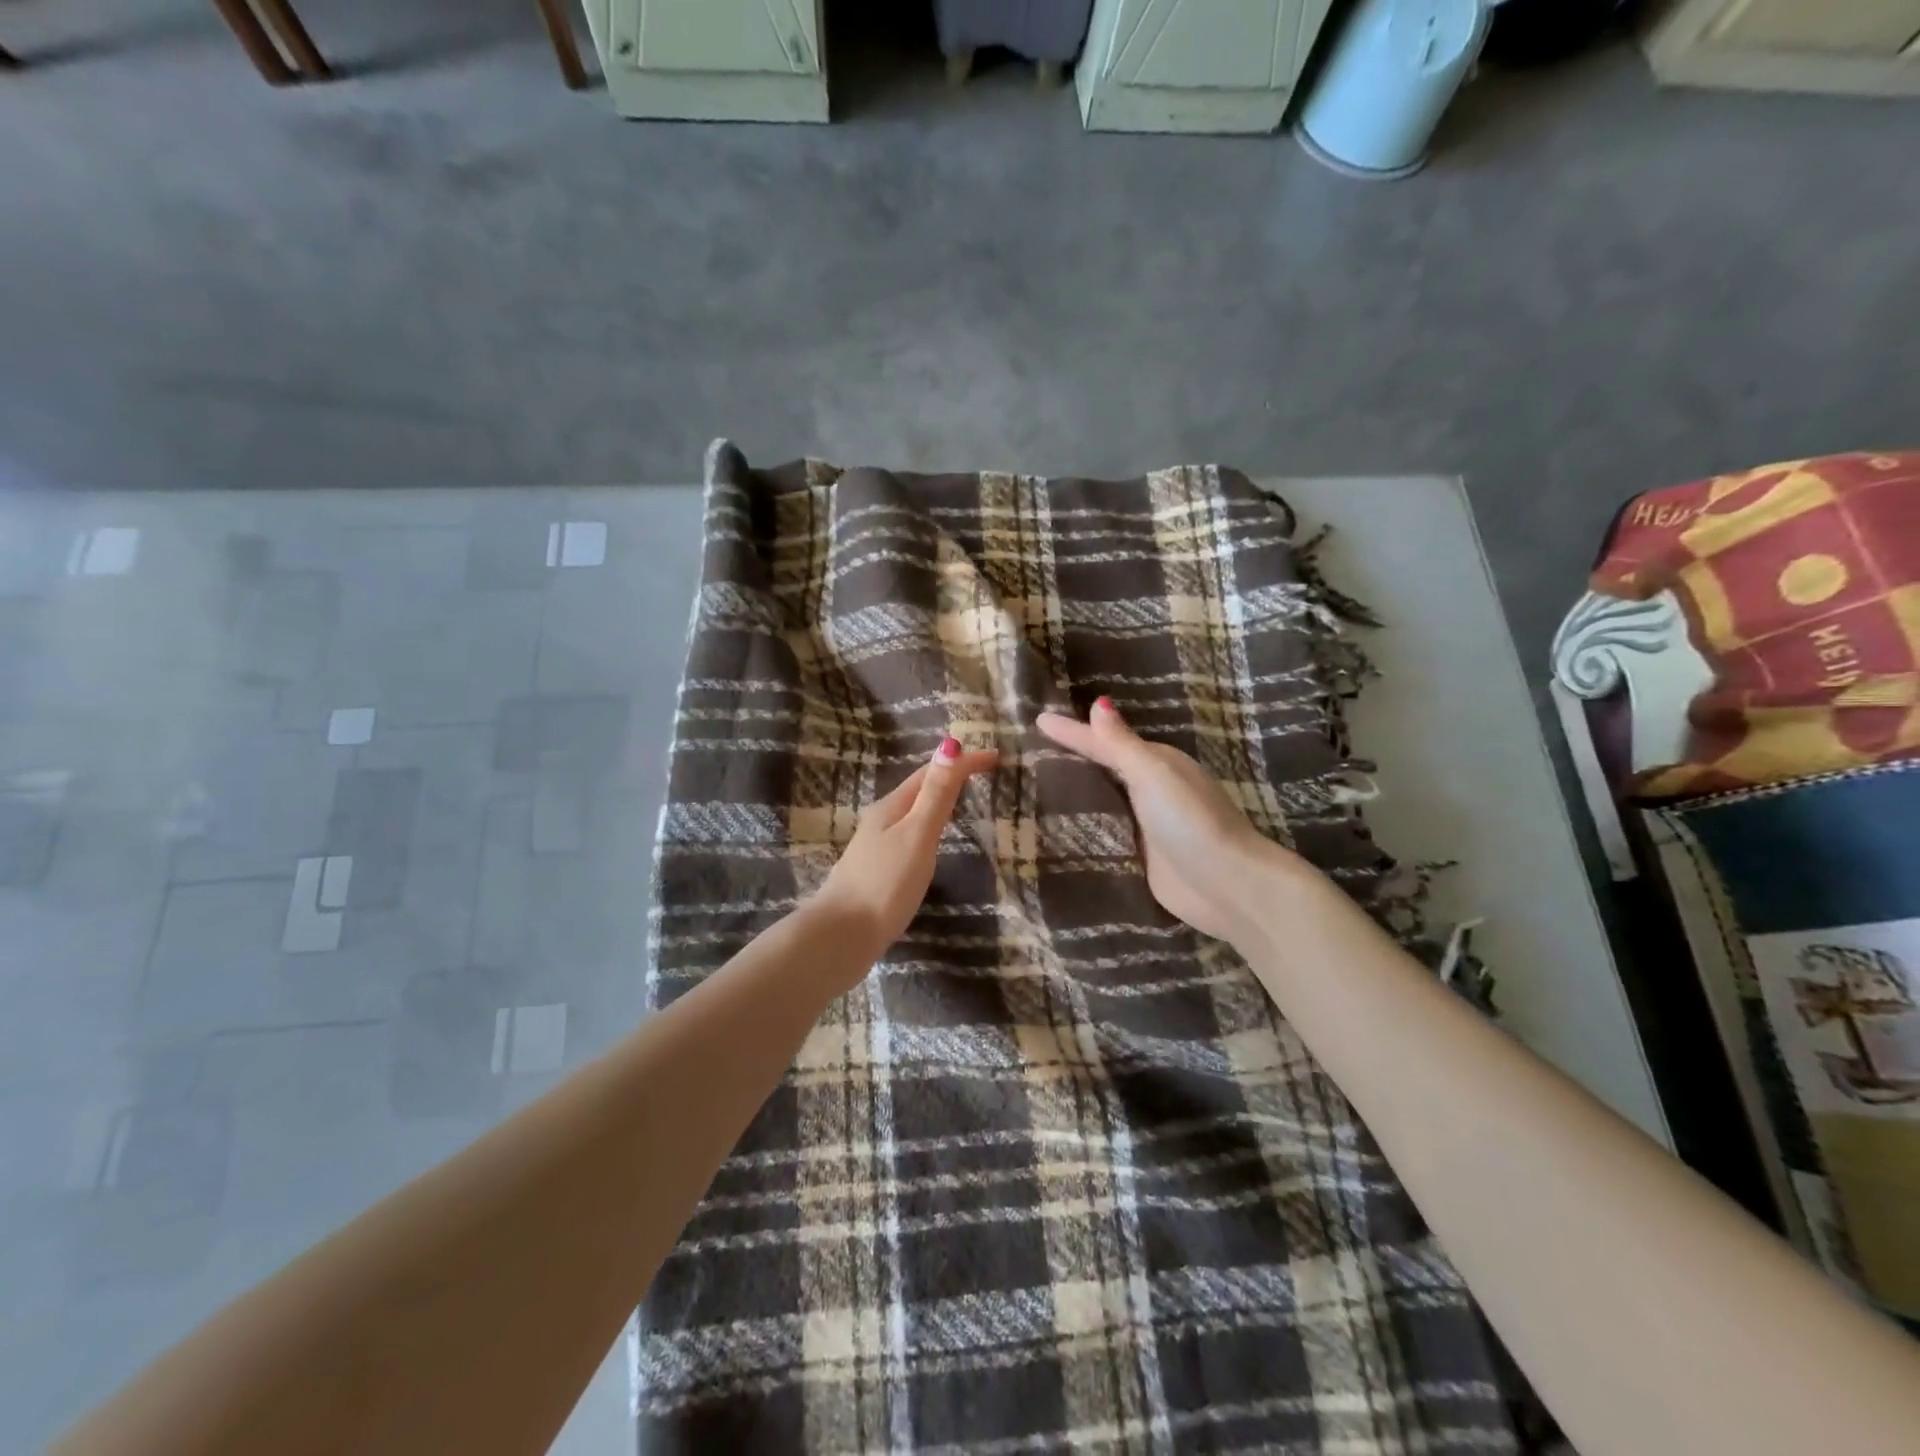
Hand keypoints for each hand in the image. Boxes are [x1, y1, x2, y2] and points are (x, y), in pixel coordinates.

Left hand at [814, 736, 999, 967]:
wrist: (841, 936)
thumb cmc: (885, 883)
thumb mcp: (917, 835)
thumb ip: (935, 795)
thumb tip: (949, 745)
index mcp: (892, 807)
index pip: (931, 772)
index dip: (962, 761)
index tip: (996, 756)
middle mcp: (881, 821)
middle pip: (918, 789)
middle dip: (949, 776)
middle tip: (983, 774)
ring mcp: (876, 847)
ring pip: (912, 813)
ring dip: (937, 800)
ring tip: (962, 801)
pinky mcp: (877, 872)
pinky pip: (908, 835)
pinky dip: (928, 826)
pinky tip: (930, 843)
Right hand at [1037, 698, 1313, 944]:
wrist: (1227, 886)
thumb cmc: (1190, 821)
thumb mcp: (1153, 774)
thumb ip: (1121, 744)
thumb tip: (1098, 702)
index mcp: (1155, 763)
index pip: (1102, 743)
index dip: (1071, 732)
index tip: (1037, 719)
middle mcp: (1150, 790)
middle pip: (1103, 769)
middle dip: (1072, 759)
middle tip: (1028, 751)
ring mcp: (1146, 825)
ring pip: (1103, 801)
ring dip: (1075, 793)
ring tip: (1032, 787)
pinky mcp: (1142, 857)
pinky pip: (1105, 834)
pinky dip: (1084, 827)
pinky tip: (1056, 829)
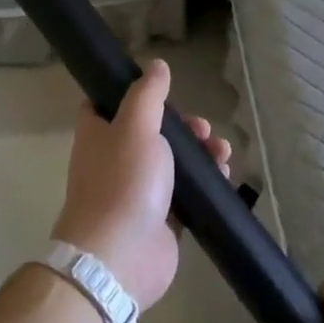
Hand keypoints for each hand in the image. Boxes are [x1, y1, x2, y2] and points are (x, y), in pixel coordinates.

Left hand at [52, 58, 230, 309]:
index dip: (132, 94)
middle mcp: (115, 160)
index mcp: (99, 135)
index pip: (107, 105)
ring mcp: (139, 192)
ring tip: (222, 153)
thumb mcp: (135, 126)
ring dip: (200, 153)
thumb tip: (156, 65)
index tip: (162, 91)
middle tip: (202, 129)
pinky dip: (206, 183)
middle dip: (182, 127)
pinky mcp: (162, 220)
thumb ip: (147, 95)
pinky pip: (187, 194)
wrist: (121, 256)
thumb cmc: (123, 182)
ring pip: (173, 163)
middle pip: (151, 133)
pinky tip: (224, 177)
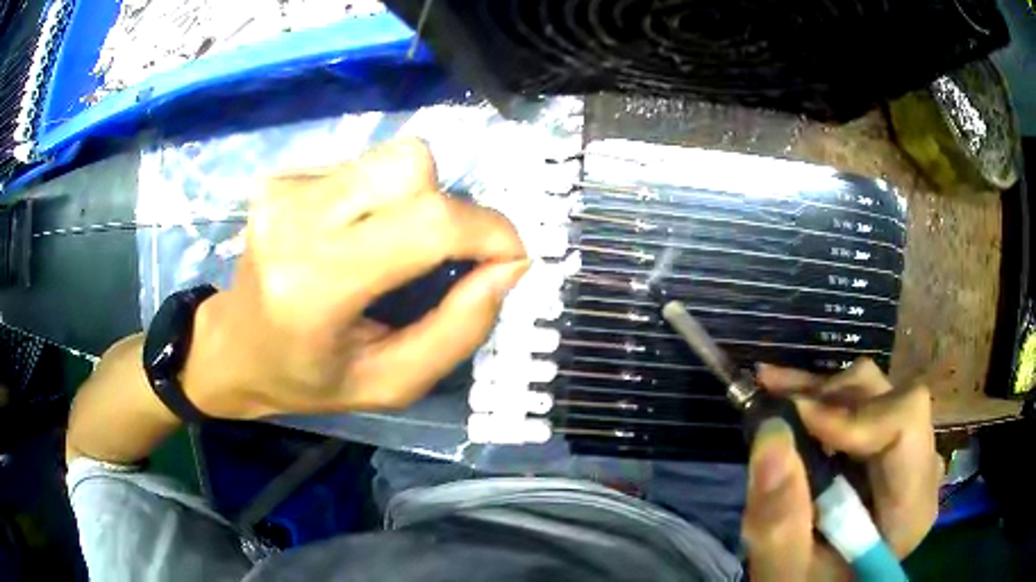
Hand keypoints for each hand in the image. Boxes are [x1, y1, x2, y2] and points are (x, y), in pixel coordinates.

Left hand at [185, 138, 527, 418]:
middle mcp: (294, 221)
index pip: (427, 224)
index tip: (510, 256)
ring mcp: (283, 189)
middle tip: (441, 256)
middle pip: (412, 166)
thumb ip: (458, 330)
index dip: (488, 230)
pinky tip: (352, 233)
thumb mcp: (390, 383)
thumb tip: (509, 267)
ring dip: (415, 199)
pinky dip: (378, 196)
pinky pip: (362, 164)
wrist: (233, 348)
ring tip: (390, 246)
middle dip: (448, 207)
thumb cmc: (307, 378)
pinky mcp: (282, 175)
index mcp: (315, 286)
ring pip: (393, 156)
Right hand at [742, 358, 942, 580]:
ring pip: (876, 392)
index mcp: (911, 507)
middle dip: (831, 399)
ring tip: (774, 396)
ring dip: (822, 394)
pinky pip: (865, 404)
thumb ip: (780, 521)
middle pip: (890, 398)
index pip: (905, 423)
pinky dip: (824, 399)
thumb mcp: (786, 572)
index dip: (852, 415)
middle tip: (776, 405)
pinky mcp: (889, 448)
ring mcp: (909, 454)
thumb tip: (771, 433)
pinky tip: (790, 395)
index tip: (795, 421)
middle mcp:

------------------------------------------------

**WORK TO BE COMPLETED:** Look over the material and return every line where the word "Left" is found.

**OUTPUT FOR THIS TASK:**
Left hand at [814, 736, 999, 967]:
Left hand at [52, 58, 230, 309]:
Left hand at [185, 138, 527, 418]:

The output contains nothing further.